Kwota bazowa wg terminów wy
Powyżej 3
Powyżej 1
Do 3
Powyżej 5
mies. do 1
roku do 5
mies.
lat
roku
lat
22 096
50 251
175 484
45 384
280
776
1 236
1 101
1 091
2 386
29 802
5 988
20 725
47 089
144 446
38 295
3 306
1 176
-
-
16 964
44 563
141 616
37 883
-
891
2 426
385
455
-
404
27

___

Exercise goal:
Put every line of text from the records into a numbered list, leaving out any blank lines.

Solution for this exercise:
1. Kwota bazowa wg terminów wy
2. Powyżej 3
3. Powyżej 1
4. Do 3
5. Powyżej 5
6. mies. do 1
7. roku do 5
8. mies.
9. lat
10. roku
11. lat
12. 22 096
13. 50 251
14. 175 484
15. 45 384
16. 280
17. 776
18. 1 236
19. 1 101
20. 1 091
21. 2 386
22. 29 802
23. 5 988
24. 20 725
25. 47 089
26. 144 446
27. 38 295
28. 3 306
29. 1 176
30. -
31. -
32. 16 964
33. 44 563
34. 141 616
35. 37 883
36. -
37. 891
38. 2 426
39. 385
40. 455
41. -
42. 404
43. 27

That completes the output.